» ACTION ITEM
Write out every record below exactly as it appears.
# # # # # # #
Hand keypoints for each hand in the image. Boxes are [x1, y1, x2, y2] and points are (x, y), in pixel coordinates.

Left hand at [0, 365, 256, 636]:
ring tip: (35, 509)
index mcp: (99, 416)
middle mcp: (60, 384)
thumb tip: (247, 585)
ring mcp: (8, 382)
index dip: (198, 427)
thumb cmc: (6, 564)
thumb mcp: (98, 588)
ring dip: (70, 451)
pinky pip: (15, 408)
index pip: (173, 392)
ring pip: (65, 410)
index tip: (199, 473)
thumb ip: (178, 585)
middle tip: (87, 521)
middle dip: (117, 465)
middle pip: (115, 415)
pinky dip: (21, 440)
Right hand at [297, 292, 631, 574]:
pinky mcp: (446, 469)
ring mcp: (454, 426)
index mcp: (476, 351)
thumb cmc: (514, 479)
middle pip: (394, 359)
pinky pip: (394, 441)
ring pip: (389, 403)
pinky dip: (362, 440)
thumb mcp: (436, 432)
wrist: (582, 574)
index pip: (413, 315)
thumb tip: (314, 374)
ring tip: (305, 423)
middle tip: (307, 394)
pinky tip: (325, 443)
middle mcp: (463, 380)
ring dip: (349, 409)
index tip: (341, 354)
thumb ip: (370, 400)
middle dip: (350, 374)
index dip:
# # # # # # #
» EXERCISE OUTPUT
Hand keypoints for each hand in the image. Boxes are [x1, y1, x2, y2] and points are (x, y), in pixel coordinates.

Left hand at [0, 365, 256, 636]:
ring tip: (35, 509)
index mcp: (99, 416)
middle mcp: (60, 384)
thumb tip: (247, 585)
ring mcp: (8, 382)
index dip: (198, 427)
thumb cmc: (6, 564)
thumb mcp: (98, 588)
ring dip: (70, 451)
pinky pip: (15, 408)
index pip: (173, 392)
ring pip: (65, 410)
index tip: (199, 473)
thumb ip: (178, 585)
middle tip: (87, 521)
middle dip: (117, 465)
middle pip: (115, 415)
pinky dip: (21, 440)
Right hand at [297, 292, 631, 574]:
pinky mcp: (446, 469)
ring mcp: (454, 426)
index mcp: (476, 351)
thumb cmc: (514, 479)
middle pip: (394, 359)
pinky pip: (394, 441)
ring pip: (389, 403)
pinky dip: (362, 440)
thumb mcp: (436, 432)
wrist: (582, 574)
index pip: (413, 315)
thumb tip: (314, 374)
ring tip: (305, 423)
middle tip: (307, 394)
pinky tip: (325, 443)
middle mcp: (463, 380)
ring dip: (349, 409)
index tip: (341, 354)
thumb ip: (370, 400)
middle dip: (350, 374)
index dip:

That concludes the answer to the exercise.